### CONSIGNE:
Dans l'extrait sur les masques et la peinture, expliquez ce que les masques ont fait comprendre à Picasso au sujet de la peinture. Précisez le rôle que cette conception attribue au pinceau et à la toile.

J’ai vu qu’ils étaient tous une représentation de l’hostilité, les femmes, les enfants, les animaux, tout était hostile. Et j’ai fini grâce à ces masques par comprendre le sens de la peinture comme une forme de magie qui s’interpose entre l’univers hostile et nous, et j’ai su pourquoi j’étais artiste, mon pinceau était mon arme, la toile, mon bouclier, ma protection, je savais ce que je devais faire, je devais aller chercher la laideur cachée dans la beauté …Vous êtes différente des autres, vous voyez la beauté cachée derrière ma laideur ».
Picasso : « …je savais ce que je devais faire, je devais aller chercher la laideur cachée dans la beauté …Vous êtes différente des autres, vous voyez la beauté cachée derrière ma laideur ».

### SECTION DE DONNÉES:
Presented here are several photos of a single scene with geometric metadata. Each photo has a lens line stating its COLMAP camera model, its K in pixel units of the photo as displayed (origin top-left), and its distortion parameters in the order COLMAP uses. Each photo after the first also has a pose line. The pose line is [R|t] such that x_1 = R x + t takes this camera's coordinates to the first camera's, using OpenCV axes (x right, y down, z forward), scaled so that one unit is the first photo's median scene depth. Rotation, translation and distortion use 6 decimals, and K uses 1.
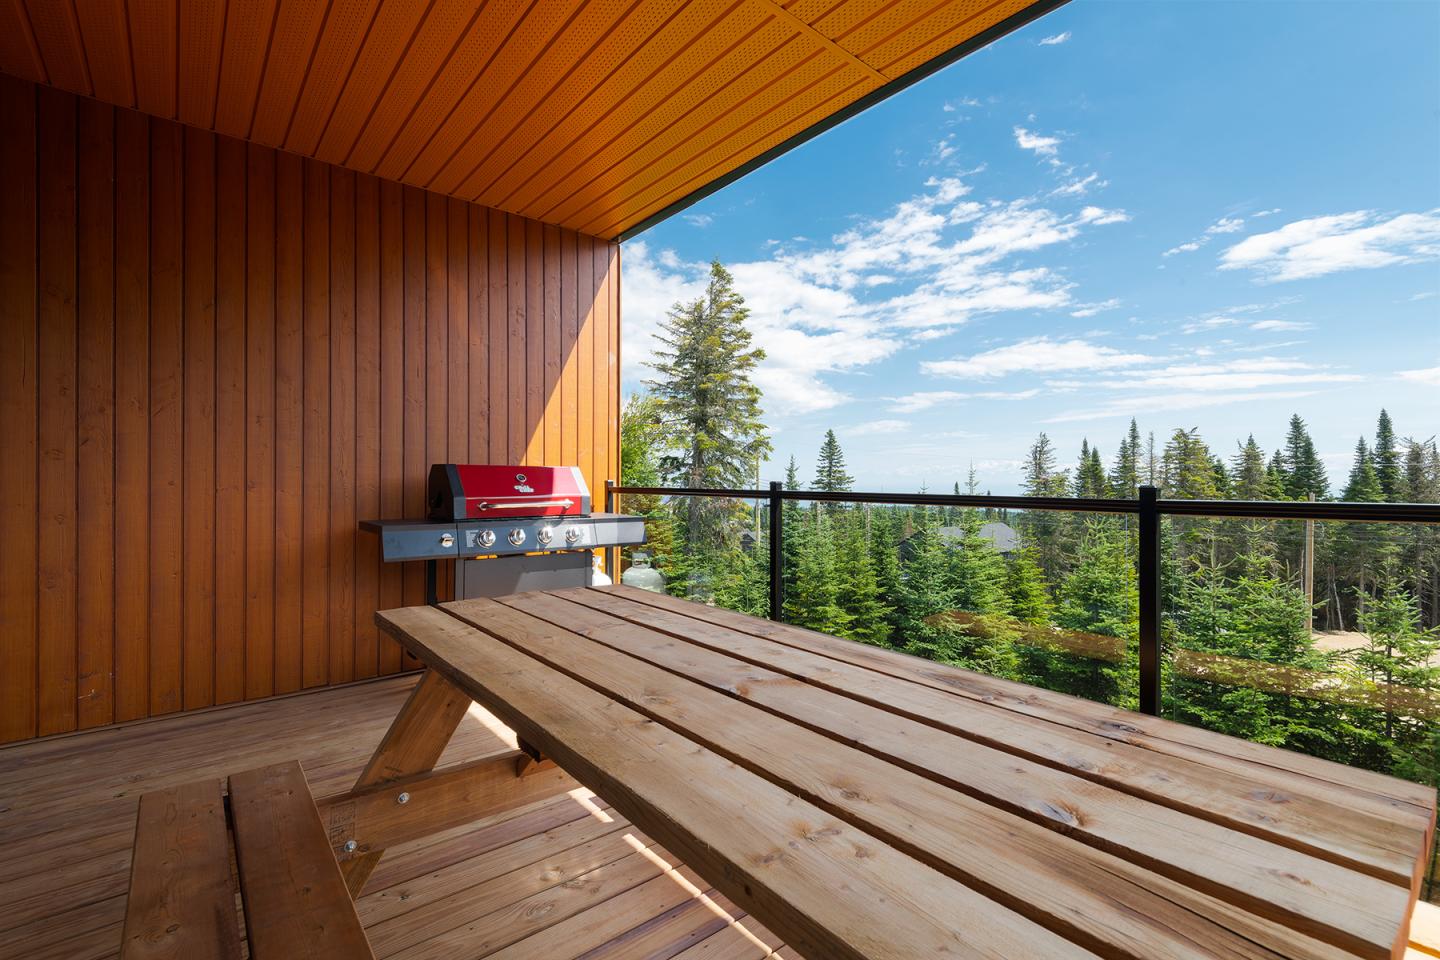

### CORRIGÉ:
Les masques sont apparus à Picasso comme une représentation de l'hostilité, où « tout était hostile ». Grâce à eux, il a compris la peinture comme une forme de magie qui s'interpose entre l'univers hostile et nous. Le pinceau devient ainsi son arme, et la toile son bouclier, sa protection.